About Me:

UPDATES

27-04-2026 I have joined Microsoft’s M365 Research Efficient AI team as a Research SDE.

19-12-2025 Our work on Kascade: a practical sparse attention technique for LLMs is out on Arxiv Code.

14-12-2024 I will be presenting a tutorial on distributed GNN training at CODS-COMAD’24 on 18th DecemberTutorial Website.

01-07-2024 I have joined Microsoft Research India as a Research Fellow.

04-11-2023 My first paper accepted at ICDM’23 Arxiv IEEE.

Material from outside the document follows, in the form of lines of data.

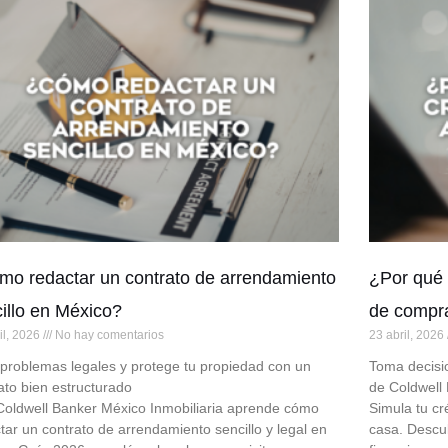
o redactar un contrato de arrendamiento
¿Por qué 
illo en México?
de compr
il, 2026
No hay comentarios
23 abril, 2026
 problemas legales y protege tu propiedad con un
Toma decisi
ato bien estructurado
de Coldwell
oldwell Banker México Inmobiliaria aprende cómo
Simula tu cr
tar un contrato de arrendamiento sencillo y legal en
casa. Descu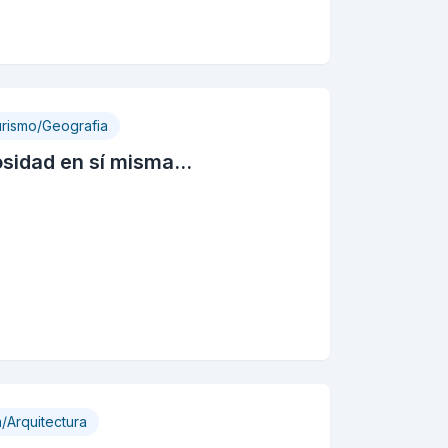
urismo/Geografia
sidad en sí misma...
a/Arquitectura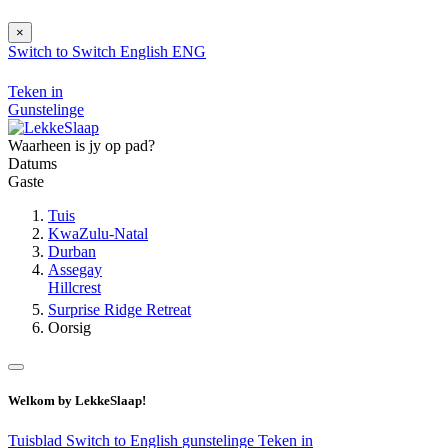
×
Switch to
Switch
English
ENG
Teken in
Gunstelinge
Waarheen is jy op pad?
Datums
Gaste
Tuis
KwaZulu-Natal
Durban
Assegay
Hillcrest
Surprise Ridge Retreat
Oorsig
Welkom by LekkeSlaap!
Tuisblad
Switch to English
gunstelinge
Teken in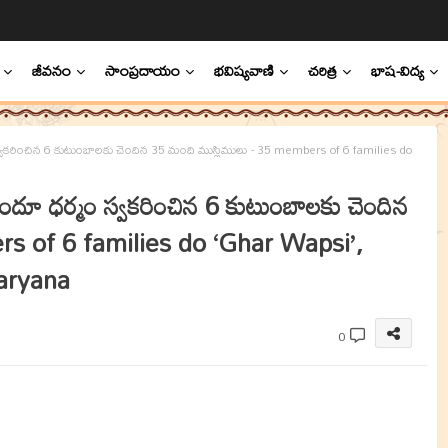
జీవనం
సాంప్రదాయం
భవిష్యవాణి
చరిత్ర
భాష-విద్య
్మం స్వకరించిన 6 కుటుంబాలకు చెందిన 35 మంది ముస్లిములు - 35 members of 6 families do
ి హిందూ ధర్మం స్వకరించిన 6 కుటుంబాలకు చెందిన
rs of 6 families do ‘Ghar Wapsi’,
aryana
0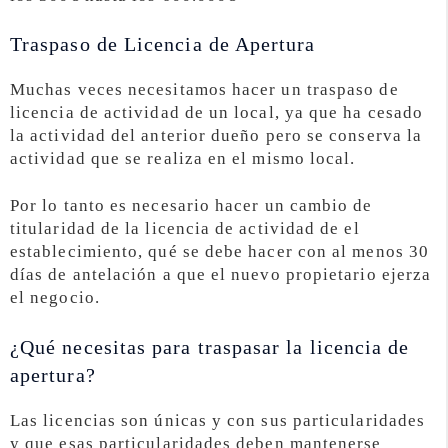
Traspaso de Licencia de Apertura
Muchas veces necesitamos hacer un traspaso de
licencia de actividad de un local, ya que ha cesado
la actividad del anterior dueño pero se conserva la
actividad que se realiza en el mismo local.
Por lo tanto es necesario hacer un cambio de
titularidad de la licencia de actividad de el
establecimiento, qué se debe hacer con al menos 30
días de antelación a que el nuevo propietario ejerza
el negocio.
¿Qué necesitas para traspasar la licencia de
apertura?
Las licencias son únicas y con sus particularidades
y que esas particularidades deben mantenerse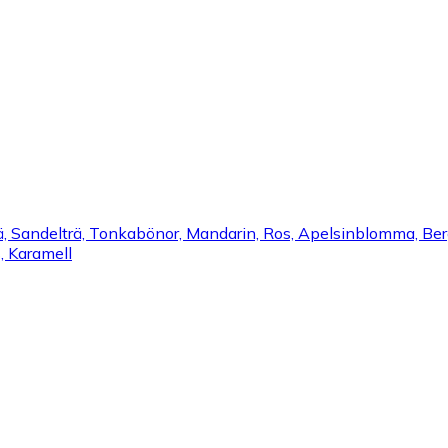
rä, Sandelträ, Tonkabönor, Mandarin, Ros, Apelsinblomma, Berg
, Karamell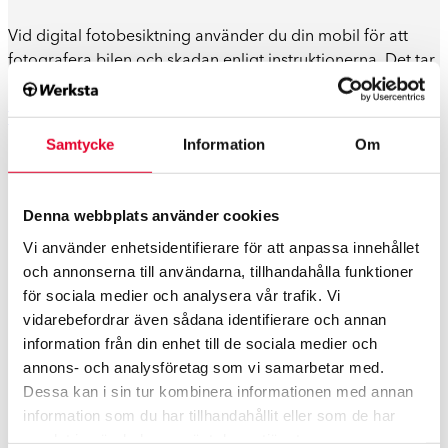
Vid digital fotobesiktning använder du din mobil för att
fotografera bilen och skadan enligt instruktionerna. Det tar
bara några minuter och kan göras var du än befinner dig.
Till skadebesiktning
Samtycke
Information
Om
Denna webbplats använder cookies
Vi använder enhetsidentifierare för att anpassa innehållet
och annonserna till användarna, tillhandahålla funktioner
Vi samarbetar med försäkringsbolag
för sociala medier och analysera vår trafik. Vi
vidarebefordrar även sådana identifierare och annan
information från din enhet till de sociala medier och
annons- och analysföretag som vi samarbetar med.
Vi har auktoriserade verkstäder
Dessa kan i sin tur kombinera informationen med annan
information som du har tillhandahållit eller som de har
samlat in när du har använt deras tjänster.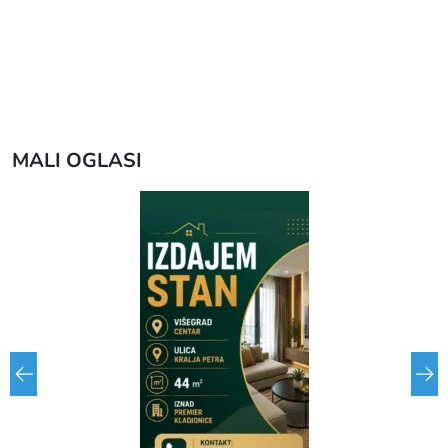
MALI OGLASI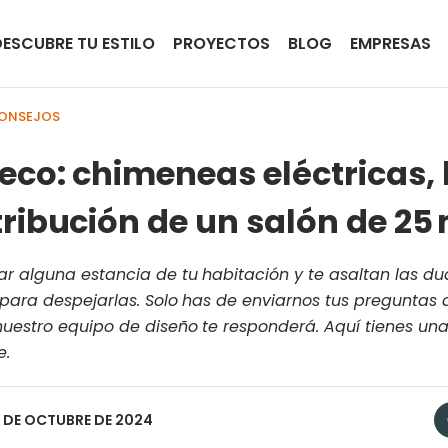
DESCUBRE TU ESTILO
PROYECTOS
BLOG
EMPRESAS
CONSEJOS
eco: chimeneas eléctricas, 
ribución de un salón de 25
r alguna estancia de tu habitación y te asaltan las du
 para despejarlas. Solo has de enviarnos tus preguntas 
uestro equipo de diseño te responderá. Aquí tienes una
e.
9 DE OCTUBRE DE 2024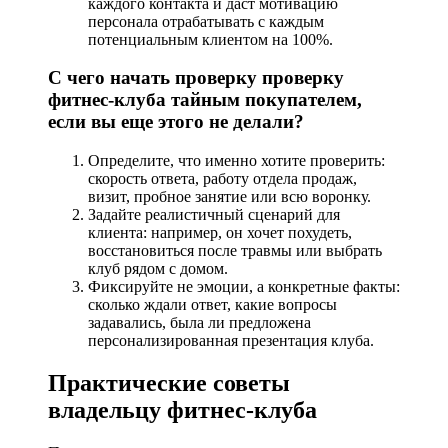
каждого контакта и даст мотивацию
персонала отрабатывать с каждым
потенциальным клиентом на 100%.
С чего начать проверку проверку
фитнес-клуба тайным покупателем,
если вы еще этого не делали?
Определите, что именно хотите проверить:
скорость ответа, работу отдела продаж,
визит, пробное занятие или всю воронку.
Задайте реалистичный сценарий для
клиента: например, он хочет похудеть,
восстановиться после травмы или выбрать
клуб рядом с домом.
Фиксируйте не эмоции, а конкретные факты:
сколько ждали ответ, какие вопросы
задавались, была ли предложена
персонализированная презентация клуба.
Практические советы
владельцу фитнес-клуба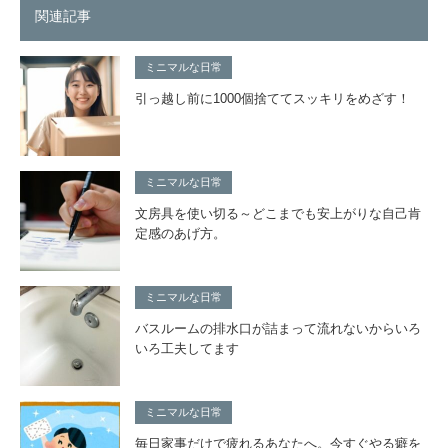
関連記事
ミニマルな日常
引っ越し前に1000個捨ててスッキリをめざす！
ミニマルな日常
文房具を使い切る～どこまでも安上がりな自己肯
定感のあげ方。
ミニマルな日常
バスルームの排水口が詰まって流れないからいろ
いろ工夫してます
ミニマルな日常
毎日家事だけで疲れるあなたへ。今すぐやる癖を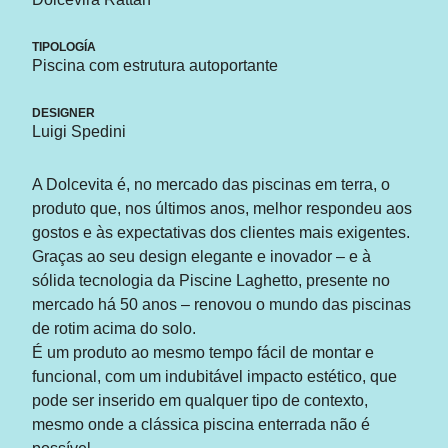
TIPOLOGÍA
Piscina com estrutura autoportante
DESIGNER
Luigi Spedini
A Dolcevita é, no mercado das piscinas em terra, o
produto que, nos últimos anos, melhor respondeu aos
gostos e às expectativas dos clientes mais exigentes.
Graças ao seu design elegante e inovador – e à
sólida tecnologia da Piscine Laghetto, presente no
mercado há 50 anos – renovou o mundo das piscinas
de rotim acima do solo.
É um produto ao mesmo tempo fácil de montar e
funcional, com um indubitável impacto estético, que
pode ser inserido em qualquer tipo de contexto,
mesmo onde a clássica piscina enterrada não é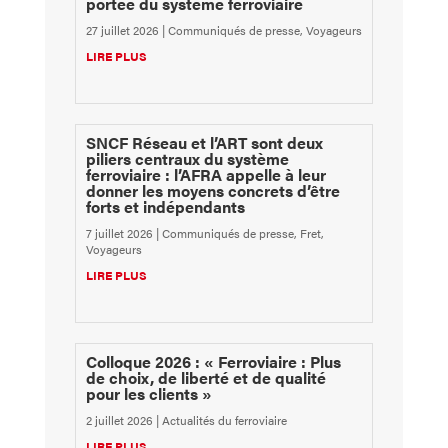
portée du système ferroviaire
27 juillet 2026
|
Communiqués de presse
,
Voyageurs
LIRE PLUS
SNCF Réseau et l’ART sont deux
piliers centraux du système
ferroviaire : l’AFRA appelle à leur
donner les moyens concrets d’être
forts et indépendants
7 juillet 2026
|
Communiqués de presse
,
Fret
,
Voyageurs
LIRE PLUS
Colloque 2026 : « Ferroviaire : Plus
de choix, de liberté et de qualité
pour les clients »
2 juillet 2026
|
Actualités du ferroviaire
LIRE PLUS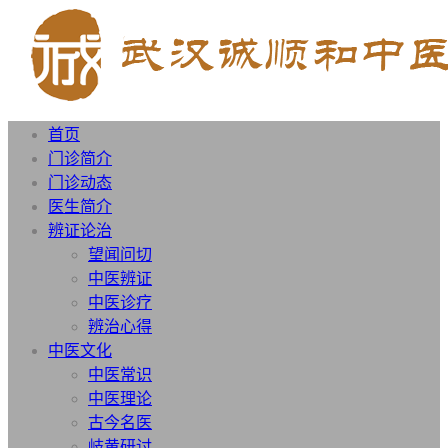
首页
门诊简介
门诊动态
医生简介
辨证论治
望闻问切
中医辨证
中医诊疗
辨治心得
中医文化
中医常识
中医理论
古今名医
岐黄研讨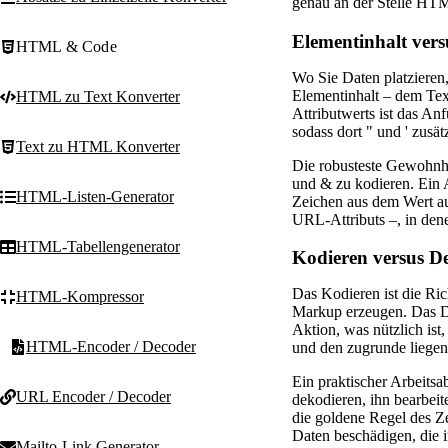
genau an der Stelle HTML
Elementinhalt vers
HTML & Code
Wo Sie Daten platzieren,
Elementinhalt – dem Tex
HTML zu Text Konverter
Attributwerts ist das An
sodass dort " und ' zusä
Text zu HTML Konverter
Die robusteste Gewohnhe
und & zu kodieren. Ein 
HTML-Listen-Generator
Zeichen aus dem Wert aus
URL-Attributs –, in dene
HTML-Tabellengenerator
Kodieren versus D
Das Kodieren ist die Ri
HTML-Kompressor
Markup erzeugen. Das De
Aktion, was nützlich is
HTML-Encoder / Decoder
und den zugrunde liegen
Ein praktischer Arbeitsa
URL Encoder / Decoder
dekodieren, ihn bearbeit
die goldene Regel des Z
Daten beschädigen, die 
Mailto-Link Generator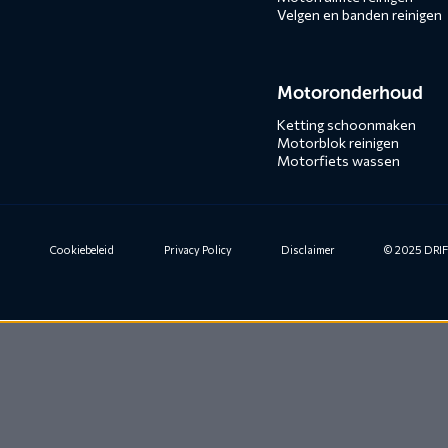
Velgen en banden reinigen
Motoronderhoud
Ketting schoonmaken
Motorblok reinigen
Motorfiets wassen
n
Cookiebeleid
Privacy Policy
Disclaimer
© 2025 DRIFT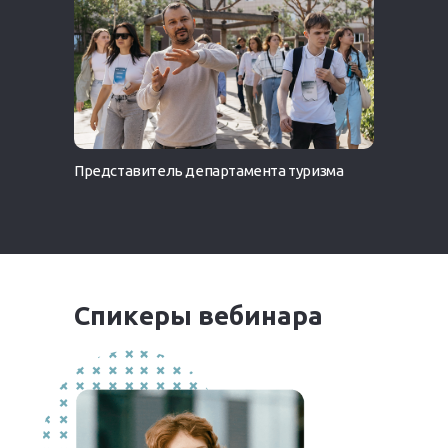
Представитель департамента туризма
Спикеры вебинара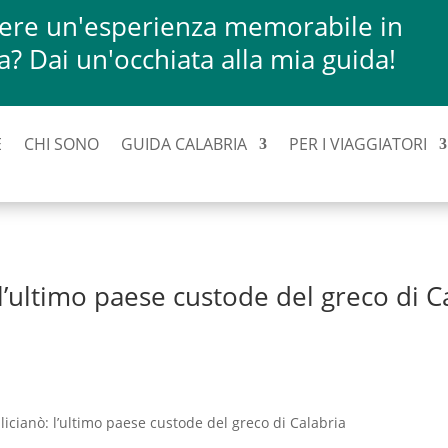
vere un'esperienza memorabile in
a? Dai un'occhiata alla mia guida!
E
CHI SONO
GUIDA CALABRIA
PER I VIAGGIATORI
l’ultimo paese custode del greco di C
licianò: l’ultimo paese custode del greco di Calabria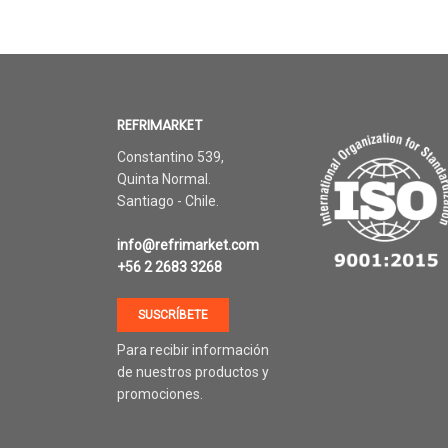
Herramientas refrigeración
REFRIMARKET
Constantino 539,
VER PRODUCTOS
Quinta Normal.
Santiago - Chile.
info@refrimarket.com
+56 2 2683 3268
SUSCRÍBETE
Para recibir información
de nuestros productos y
promociones.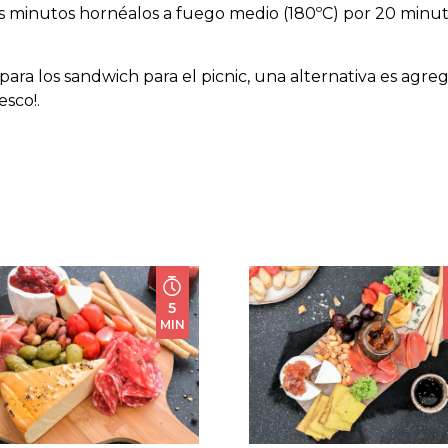
s minutos hornéalos a fuego medio (180ºC) por 20 minu
epara los sandwich para el picnic, una alternativa es agre
esco!.
5
MIN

I am a young researcher and engineer with keen interest in development of ML Systems. Recently, I joined the Microsoft M365 Research team and continue my journey in making llm inference efficient. Before this I was a Research Fellow at Microsoft Research India and worked on developing Kascade: a practical sparse attention technique.

My previous work was on distributed training of graph neural networks, developing better partitioning schemes of graph datasets that yield better accuracy through distributed training. Class imbalance is a prevalent problem graph datasets and needs to be handled to achieve better accuracies. This work focused on researching loss functions and sampling techniques that mitigate class imabalance and achieve better macro-F1 scores. We were able to bring some speed up in training and improve the macro and micro-F1 scores. The work was accepted at ICDM’23.

Before joining MSR I worked as a SDE at Publicis Sapient. My work there focused building efficient and accessible frontends. I won an award for Learning Mindset during our annual client townhall.